Sarà una nuova stagione programmatoria oppure lo stimolo degli investimenti esteri ad aiutare il Sud italiano a ridestare la sua lunga voglia di riscatto? Certamente la strada non potrà essere il protrarsi inerziale di un assistenzialismo stanco, del tutto incapace di generare capitale umano, di modernizzare le infrastrutture, di sollecitare una nuova imprenditorialità. Su questi si sono trovati tutti d’accordo, all’Università Bicocca di Milano, nel corso della presentazione di “Il risveglio del Mezzogiorno”, curato per Laterza da Giuseppe Coco e Amedeo Lepore: una review aggiornata sullo stato dell’arte delle politiche di sviluppo nell’area.

Il cuore di una tavola rotonda aperta da Andrea Boitani e dipanata da Claudio De Vincenti (fra l’altro ex ministro della Coesione sociale), Giovanna Iannantuoni e Mario Taccolini è stato un interrogativo complesso: l’intervento straordinario del dopoguerra (non il primo, dopo le leggi Nitti dell’inizio del ventesimo secolo) va archiviato nell’attivo o nel passivo della storia socioeconomica nazionale? Merita di essere ristudiato, forse addirittura rianimato, al di là di ogni pregiudizio?

È un fatto – ha sottolineato Boitani – che il processo di crescita-convergenza del Mezzogiorno rispetto agli standard economici italiani si sia arrestato. Gli anni del boom – gli stessi dell’intervento straordinario – hanno creato un incontestabile “balzo in avanti”, ma nel lungo periodo la saldatura fra il Sud e l’Italia “europea” è venuta meno. L’euro e quindi la crisi finanziaria hanno anzi sfidato e colpito un Sud già indebolito: dal gap di occupabilità, di produttività delle imprese, di efficienza della Pa, di solidità del sistema bancario, dalla fuga dei giovani migliori presso le università del nord o all’estero.

Certamente le risorse pubbliche non sono più quelle degli anni della Cassa per il Mezzogiorno, ma il problema emergente appare di natura qualitativa: quale impatto possono avere grandi progetti infrastrutturali – Tap è forse l’esempio più eclatante – se la spinta viene catturata e annullata dal reticolo dei veti politico-amministrativi locali? Non è meglio percorrere la via della garanzia pubblica all’investimento privato, alla nuova imprenditoria?

Il problema della fiscalità di vantaggio nell’area – ha lamentato De Vincenti – non sta tanto nello sforzo finanziario via via dispiegato dai governi centrali, quanto dalla sostanziale instabilità delle politiche di sviluppo per il Sud negli anni più recenti (al contrario della forte stabilità politica dell’Italia degli anni 50 e 60).
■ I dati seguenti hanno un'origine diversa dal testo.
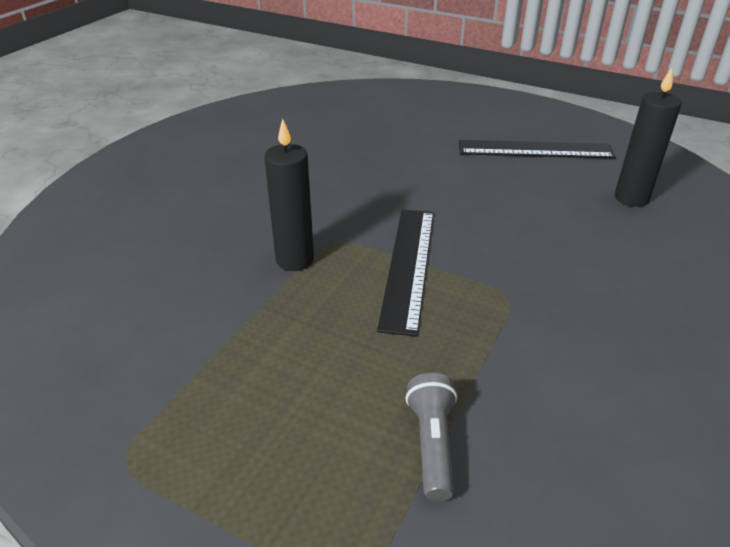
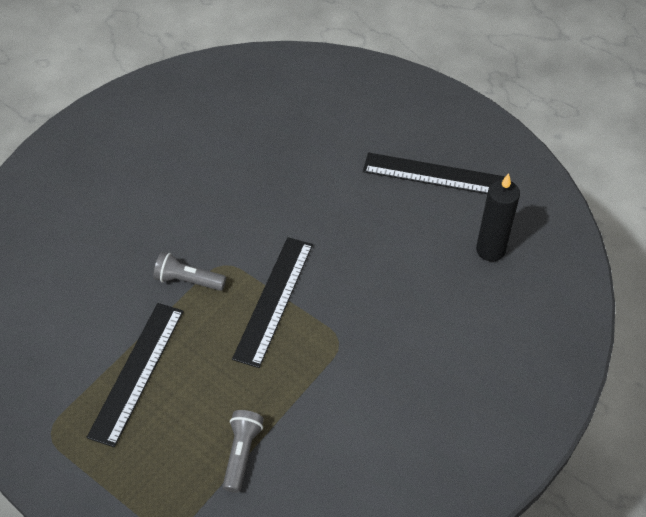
camera: 10 degrees right, 15 degrees up
black candle [264,119,314,271] -> grey flashlight [153,252,226,291]
none -> black ruler [86,303,184,447]

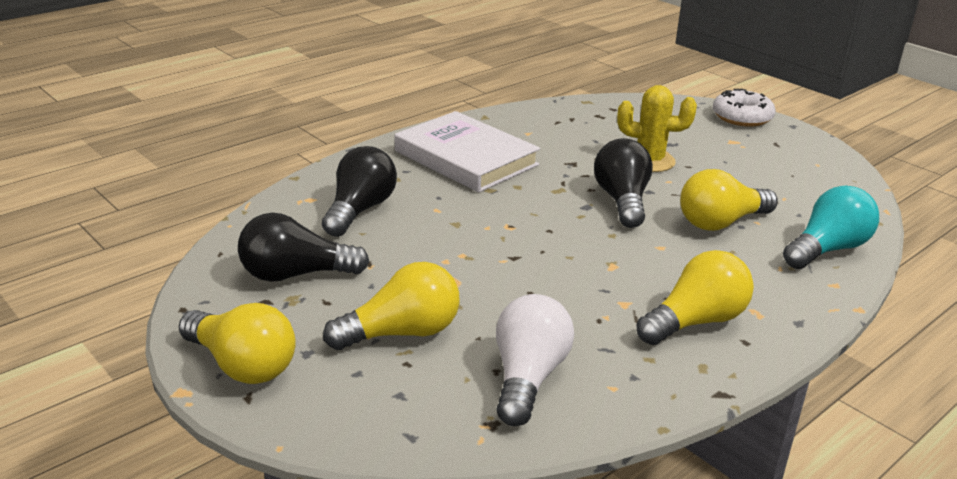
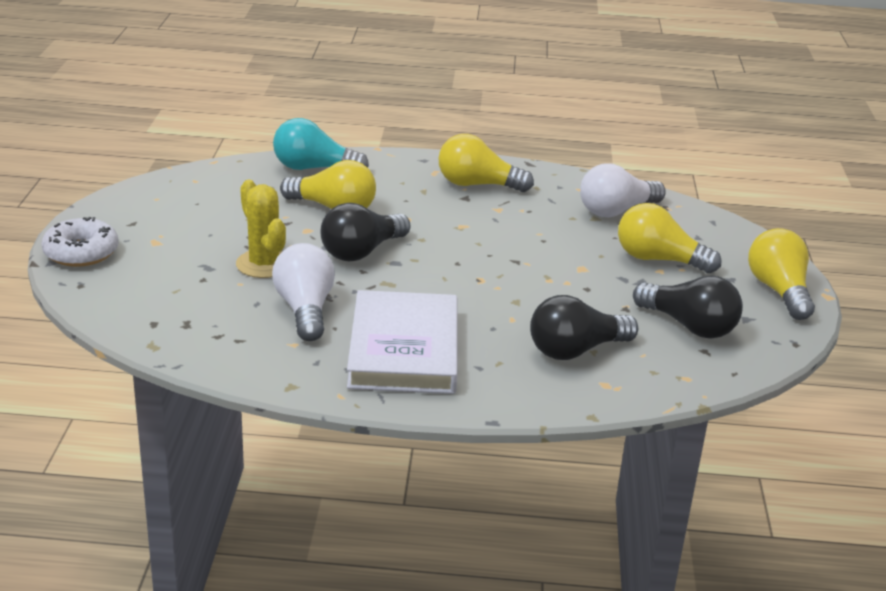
camera: 135 degrees left, 0 degrees up
none -> white light bulb [272,243,335,341]

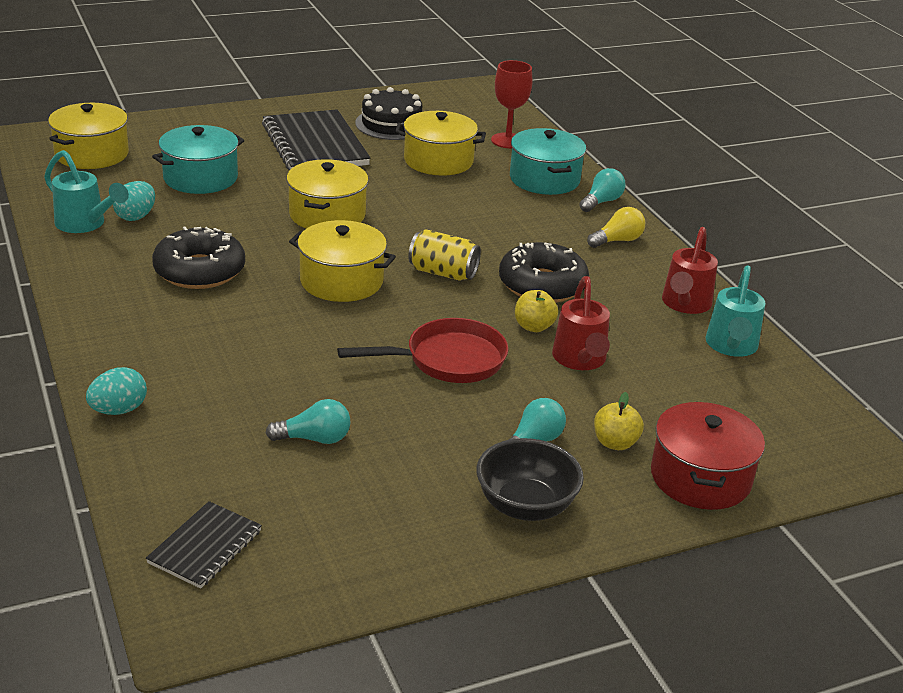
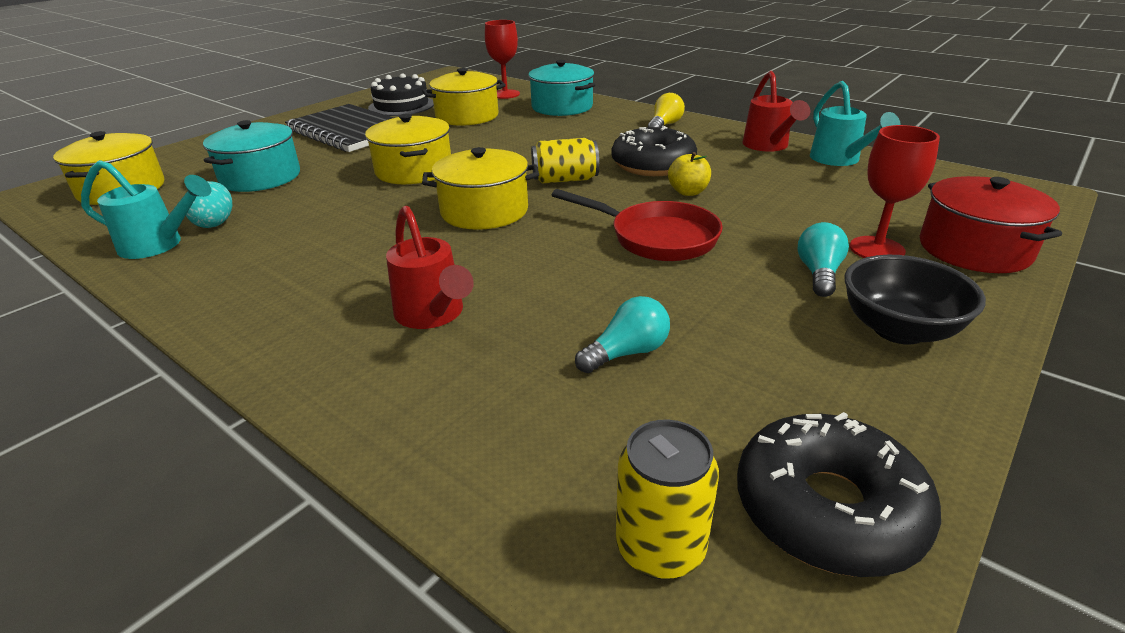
camera: 25 degrees left, 0 degrees up
turquoise egg [86,367,147,415] -> none
black notebook [146,501,262,589] -> yellow can [616,420,719,579]
black donut [152,227,245,289] -> black donut moved to [737,412,941,577]
red pan [337,318,508,383] -> red pan turned 75 degrees clockwise [552,189,723,261]
red watering can [552,276,610,370] -> red watering can moved to [386,206,474,329]
turquoise light bulb [579,168,625,212] -> none
yellow apple [594,392,644,450] -> red goblet [850,125,940,258]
Come già rilevato da Nitti un secolo fa, anche oggi vi sono aree del Sud in cui la pressione fiscale complessiva è superiore a quella di altre aree del Paese. “In quasi sedici decenni di unità nazionale, uno sforzo insistito per scuotere il Sud in direzione dello sviluppo è stato prodotto per un decennio in due occasioni”, ha detto De Vincenti, per il quale al Sud è mancata ancora l’occasione di “prendere il mano il proprio destino”. E la storia, d’altronde, non è mai una finestra definitivamente chiusa, non si ritrova mai su un binario morto.

Il Sud di Federico II era un protagonista geoeconomico, era laboratorio di civiltà e crocevia di investimenti e scambi: perché non può esserlo ora che la Via della Seta cinese è tracciata attraverso il Canale di Suez e i porti mediterranei? E poi la tanto discussa globalizzazione ha già “svegliato” il Sud dell’agroalimentare evoluto, del turismo dei flussi internazionali. E non c’è dubbio che per vincere del tutto la scommessa servano investimenti: quelli pubblici in infrastrutture e quelli privati in imprese. Ma serve soprattutto un “nuovo patto” ha detto Iannantuoni: un grande investimento del Sud su se stesso, mettendo a valore quel capitale umano “straordinario” che ha già consentito al Sud di diventare quello che vuol essere.